Training Very Deep NetworksTraining Very Deep NetworksSrivastava, Rupesh Kumar and Greff, Klaus and Schmidhuber, Jürgen2015
Paper summarynipsreviewsMachine learning researchers frequently find that they get better results by adding more and more layers to their neural networks, but the difficulties of initialization and decaying/exploding gradients have been severely limiting. Indeed, the difficulties of getting information to flow through deep neural networks arguably kept them out of widespread use for 30 years. This paper addresses this problem head on and demonstrates one method for training 100 layer nets.
The paper describes an affective method to train very deep neural networks by means of 'information highways', or building direct connections to upper network layers. Although a generalization of prior techniques, such as cross-layer connections, the authors have shown this method to be effective by experimentation. The contributions are quite novel and well supported by experimental evidence.

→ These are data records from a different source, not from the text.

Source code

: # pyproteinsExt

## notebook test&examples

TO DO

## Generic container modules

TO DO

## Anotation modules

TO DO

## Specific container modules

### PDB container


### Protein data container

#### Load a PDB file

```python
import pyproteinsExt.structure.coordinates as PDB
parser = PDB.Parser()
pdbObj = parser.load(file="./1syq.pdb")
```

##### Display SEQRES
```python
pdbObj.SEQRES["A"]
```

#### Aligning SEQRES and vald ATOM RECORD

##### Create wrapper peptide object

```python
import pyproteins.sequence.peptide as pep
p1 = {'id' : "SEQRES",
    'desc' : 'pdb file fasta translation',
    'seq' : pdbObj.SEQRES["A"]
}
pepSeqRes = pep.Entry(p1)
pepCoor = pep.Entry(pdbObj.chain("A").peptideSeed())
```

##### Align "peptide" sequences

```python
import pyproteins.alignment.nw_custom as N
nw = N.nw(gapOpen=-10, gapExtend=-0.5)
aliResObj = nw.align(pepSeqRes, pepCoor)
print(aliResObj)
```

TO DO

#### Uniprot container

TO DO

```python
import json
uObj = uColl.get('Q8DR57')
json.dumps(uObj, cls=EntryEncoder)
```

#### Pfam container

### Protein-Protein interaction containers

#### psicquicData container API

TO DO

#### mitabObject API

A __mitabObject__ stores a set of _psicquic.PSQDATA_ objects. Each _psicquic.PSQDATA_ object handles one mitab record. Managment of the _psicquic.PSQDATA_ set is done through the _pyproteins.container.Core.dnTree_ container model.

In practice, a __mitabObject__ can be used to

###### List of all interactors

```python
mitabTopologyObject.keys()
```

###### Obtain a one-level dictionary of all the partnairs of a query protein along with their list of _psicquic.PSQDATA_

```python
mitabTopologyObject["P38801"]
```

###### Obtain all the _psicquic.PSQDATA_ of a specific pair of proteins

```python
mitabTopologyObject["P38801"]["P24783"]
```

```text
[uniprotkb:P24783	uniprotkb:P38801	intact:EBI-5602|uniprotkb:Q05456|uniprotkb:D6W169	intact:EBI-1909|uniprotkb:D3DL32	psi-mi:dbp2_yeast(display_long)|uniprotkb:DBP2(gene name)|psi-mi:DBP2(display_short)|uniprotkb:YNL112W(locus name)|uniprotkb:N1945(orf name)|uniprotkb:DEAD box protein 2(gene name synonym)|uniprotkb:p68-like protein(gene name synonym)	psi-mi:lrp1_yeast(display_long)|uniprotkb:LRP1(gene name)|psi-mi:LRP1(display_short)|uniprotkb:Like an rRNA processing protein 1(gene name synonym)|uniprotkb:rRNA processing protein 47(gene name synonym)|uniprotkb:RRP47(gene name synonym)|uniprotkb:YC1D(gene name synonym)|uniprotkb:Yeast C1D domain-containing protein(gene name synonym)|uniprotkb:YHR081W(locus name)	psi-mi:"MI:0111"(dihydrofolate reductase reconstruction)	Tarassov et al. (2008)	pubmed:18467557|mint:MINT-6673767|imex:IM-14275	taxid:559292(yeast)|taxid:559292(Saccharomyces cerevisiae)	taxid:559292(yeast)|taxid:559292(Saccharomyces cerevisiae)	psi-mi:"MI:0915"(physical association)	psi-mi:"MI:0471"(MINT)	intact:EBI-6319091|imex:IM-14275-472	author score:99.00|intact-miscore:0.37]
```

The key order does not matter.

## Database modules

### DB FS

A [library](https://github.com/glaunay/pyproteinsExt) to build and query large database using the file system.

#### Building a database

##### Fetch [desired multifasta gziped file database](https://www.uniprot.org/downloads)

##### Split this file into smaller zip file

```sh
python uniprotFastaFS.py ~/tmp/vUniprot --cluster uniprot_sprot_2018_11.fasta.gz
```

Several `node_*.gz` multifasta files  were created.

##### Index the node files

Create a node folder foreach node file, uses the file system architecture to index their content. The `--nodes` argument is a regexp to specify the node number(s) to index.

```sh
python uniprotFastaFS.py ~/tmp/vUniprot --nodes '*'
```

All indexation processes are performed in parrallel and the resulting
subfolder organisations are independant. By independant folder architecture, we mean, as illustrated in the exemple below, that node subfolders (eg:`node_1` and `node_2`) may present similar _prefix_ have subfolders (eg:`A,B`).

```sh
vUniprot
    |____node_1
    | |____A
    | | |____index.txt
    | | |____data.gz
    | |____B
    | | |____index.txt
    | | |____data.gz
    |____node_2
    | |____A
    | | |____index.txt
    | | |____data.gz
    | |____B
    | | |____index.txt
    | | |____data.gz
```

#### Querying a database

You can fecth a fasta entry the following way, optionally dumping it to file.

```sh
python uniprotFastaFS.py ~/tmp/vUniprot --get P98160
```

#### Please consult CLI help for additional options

TLDR; The authors propose "Highway Networks", which uses gates (inspired by LSTMs) to determine how much of a layer's activations to transform or just pass through. Highway Networks can be used with any kind of activation function, including recurrent and convnolutional units, and trained using plain SGD. The gating mechanism allows highway networks with tens or hundreds of layers to be trained efficiently. The authors show that highway networks with fewer parameters achieve results competitive with state-of-the art for the MNIST and CIFAR tasks. Gates outputs vary significantly with the input examples, demonstrating that the network not just learns a "fixed structure", but dynamically routes data based for specific examples examples.
Datasets used: MNIST, CIFAR-10, CIFAR-100
#### Key Takeaways
- Apply LSTM-like gating to networks layers. Transform gate T and carry gate C.
- The gating forces the layer inputs/outputs to be of the same size. We can use additional plain layers for dimensionality transformations.
- Bias weights of the transform gates should be initialized to negative values (-1, -2, -3, etc) to initially force the networks to pass through information and learn long-term dependencies.
- HWN does not learn a fixed structure (same gate outputs), but dynamic routing based on current input.
- In complex data sets each layer makes an important contritbution, which is shown by lesioning (setting to pass-through) individual layers.
#### Notes / Questions
- Seems like the authors did not use dropout in their experiments. I wonder how these play together. Is dropout less effective for highway networks because the gates already learn efficients paths?
- If we see that certain gates outputs have low variance across examples, can we "prune" the network into a fixed strucure to make it more efficient (for production deployments)?